For panel data, cov_type="clustered" is the safest default. It accounts for arbitrary within-entity correlation and heteroskedasticity.

Configuration Options

PanelIV Parameters

Parameter Type Default Description
formula str required "y ~ exog + endog \| instruments"
data DataFrame required Panel data in long format
entity_col str required Entity identifier column
time_col str required Time identifier column
model_type str "pooled" "pooled", "fe", or "re"
weights array-like None Observation weights

fit() Parameters

Parameter Type Default Description
cov_type str "nonrobust" Covariance type
**cov_kwds dict -- Additional SE arguments (e.g., cluster, maxlags)

Identification

Order Condition

The model requires at least as many excluded instruments as endogenous variables:

\[k_{excluded} \geq k_{endogenous}\]

where \(k_{excluded}\) = number of instruments not in the outcome equation.

Case \(k_{excluded}\) vs \(k_{endog}\) Name Implication
\(k_{excluded} < k_{endog}\) Under-identified Cannot estimate Need more instruments
\(k_{excluded} = k_{endog}\) Exactly identified Unique solution Cannot test overidentification
\(k_{excluded} > k_{endog}\) Over-identified Can test validity Sargan/Hansen J test available

PanelBox raises a ValueError if the model is under-identified.

Instrument Strength

A weak first-stage relationship leads to:

  • Biased 2SLS estimates (toward OLS)
  • Unreliable standard errors and test statistics
  • Confidence intervals with poor coverage

The first-stage F-statistic is the key diagnostic:

if results.weak_instruments:
    print("WARNING: Weak instruments detected!")
    print("Consider finding stronger instruments or using LIML.")
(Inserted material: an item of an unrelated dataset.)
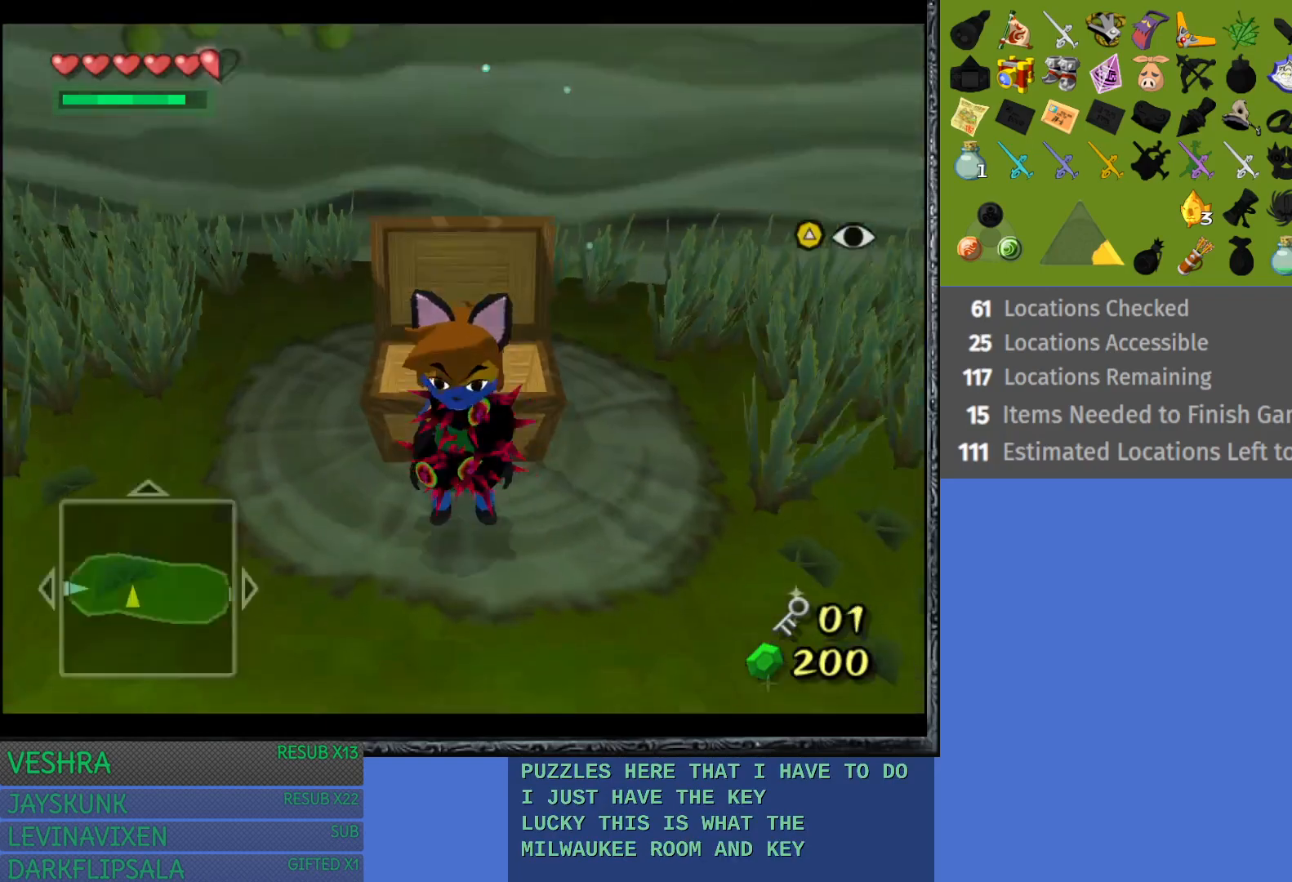
{"buttons": ["L1"], "left_stick": "right", "right_stick": "center", "events": [[33, "left_stick", "down-right"], [333, "left_stick", "right"], [417, "L1", "down"]]}
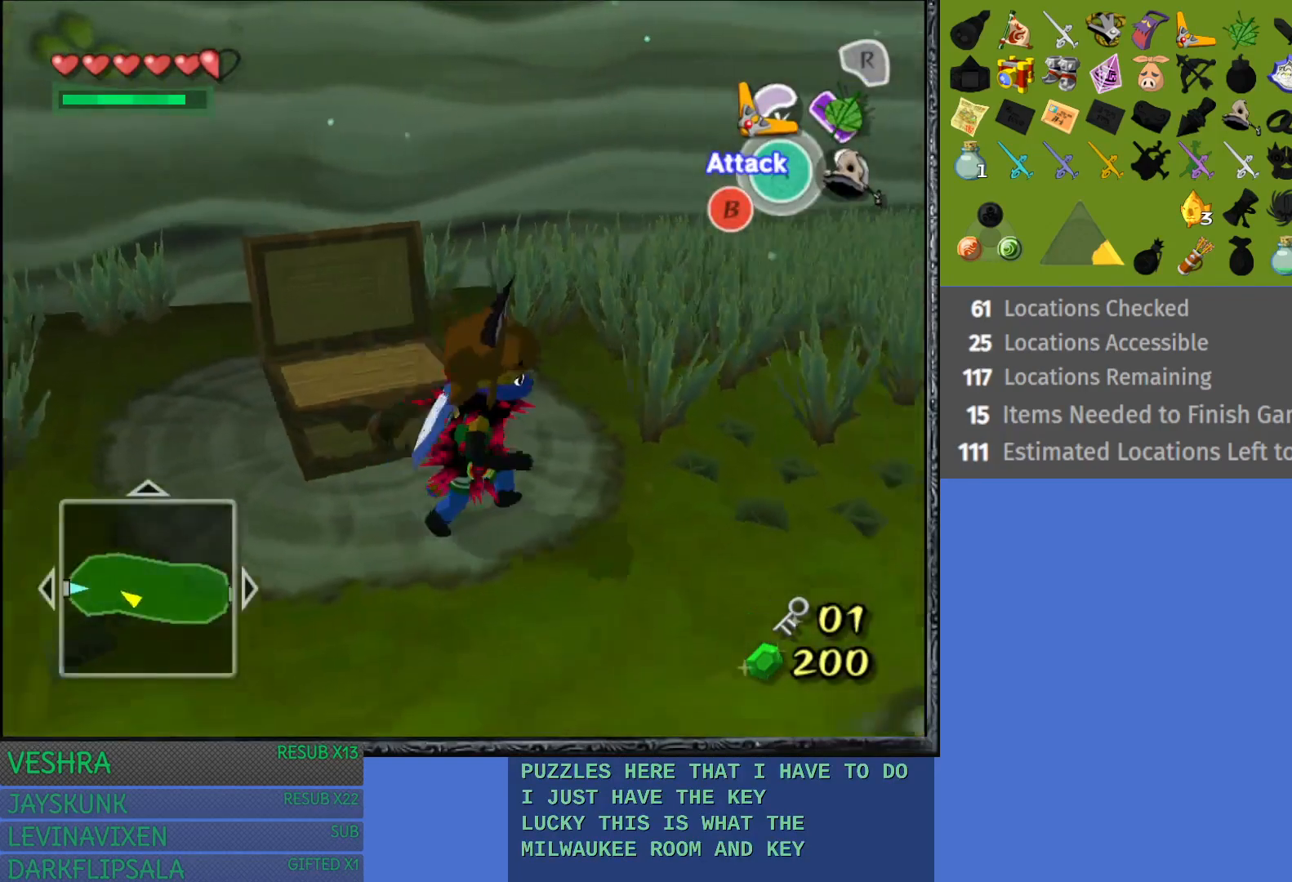
{"buttons": [], "left_stick": "right", "right_stick": "center", "events": [[100, "L1", "up"]]}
See IV Diagnostics for detailed guidance.

Tutorials

Tutorial Description Link
Panel IV 2SLS estimation with diagnostics Static Models Tutorial

See Also

References

  • Angrist, J. D., & Pischke, J.-S. (2009). Mostly Harmless Econometrics. Princeton University Press.
  • Stock, J. H., & Yogo, M. (2005). Testing for weak instruments in linear IV regression. In D. W. K. Andrews & J. H. Stock (Eds.), Identification and Inference for Econometric Models (pp. 80-108). Cambridge University Press.
  • Wooldridge, J. M. (2010). Econometric Analysis of Cross Section and Panel Data (2nd ed.). MIT Press. Chapters 5-6.
  • Baltagi, B. H. (2013). Econometric Analysis of Panel Data (5th ed.). John Wiley & Sons.